Write out all the data verbatim. Skip images.

--- Dataset records ---

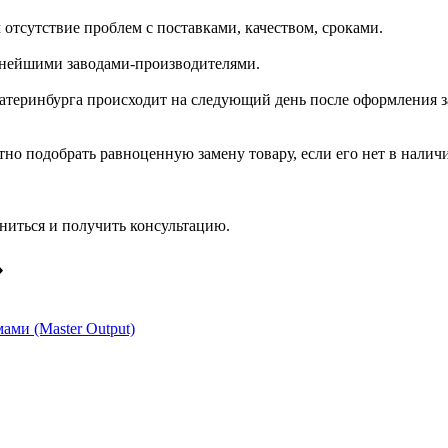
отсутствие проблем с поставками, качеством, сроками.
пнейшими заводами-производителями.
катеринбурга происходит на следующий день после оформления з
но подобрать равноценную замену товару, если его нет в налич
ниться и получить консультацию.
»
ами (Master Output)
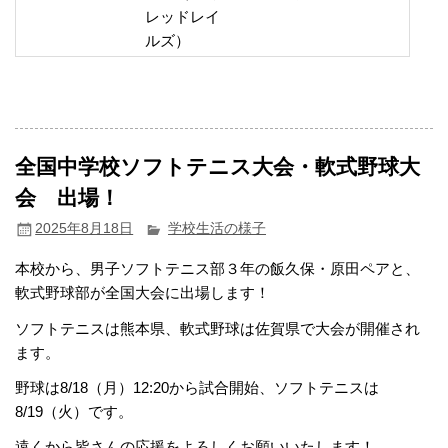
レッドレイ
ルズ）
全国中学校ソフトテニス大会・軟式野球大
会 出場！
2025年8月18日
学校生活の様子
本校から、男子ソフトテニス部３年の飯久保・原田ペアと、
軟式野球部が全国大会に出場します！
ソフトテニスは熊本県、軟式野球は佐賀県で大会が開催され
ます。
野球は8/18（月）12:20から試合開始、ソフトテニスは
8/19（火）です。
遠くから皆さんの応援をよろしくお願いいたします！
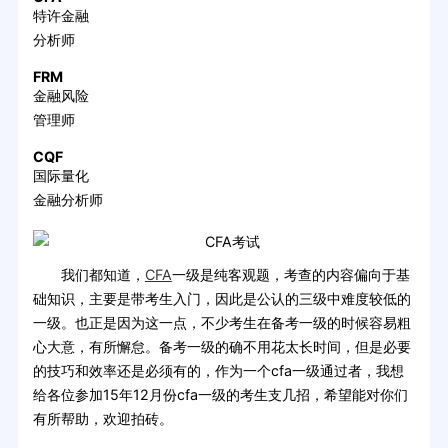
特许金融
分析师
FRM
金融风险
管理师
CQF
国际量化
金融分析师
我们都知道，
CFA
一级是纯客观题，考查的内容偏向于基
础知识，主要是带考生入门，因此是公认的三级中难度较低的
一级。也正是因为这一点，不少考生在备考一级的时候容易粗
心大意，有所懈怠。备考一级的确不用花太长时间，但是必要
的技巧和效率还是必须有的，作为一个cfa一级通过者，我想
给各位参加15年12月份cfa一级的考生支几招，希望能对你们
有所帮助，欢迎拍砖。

---

**Output below:**
отсутствие проблем с поставками, качеством, сроками.
пнейшими заводами-производителями.
катеринбурга происходит на следующий день после оформления з
но подобрать равноценную замену товару, если его нет в налич
ниться и получить консультацию.
»
ами (Master Output)
レッドレイ
ルズ）
全国中学校ソフトテニス大会・軟式野球大
会 出場！
2025年8月18日
学校生活の様子
本校から、男子ソフトテニス部３年の飯久保・原田ペアと、
軟式野球部が全国大会に出場します！
ソフトテニスは熊本県、軟式野球は佐賀県で大会が開催され
ます。
野球は8/18（月）12:20から試合開始、ソフトテニスは
8/19（火）です。
遠くから皆さんの応援をよろしくお願いいたします！
特许金融
分析师
FRM
金融风险
管理师
CQF
国际量化
金融分析师
我们都知道，
CFA
一级是纯客观题，考查的内容偏向于基
础知识，主要是带考生入门，因此是公认的三级中难度较低的
一级。也正是因为这一点，不少考生在备考一级的时候容易粗
心大意，有所懈怠。备考一级的确不用花太长时间，但是必要
的技巧和效率还是必须有的，作为一个cfa一级通过者，我想
给各位参加15年12月份cfa一级的考生支几招，希望能对你们
有所帮助，欢迎拍砖。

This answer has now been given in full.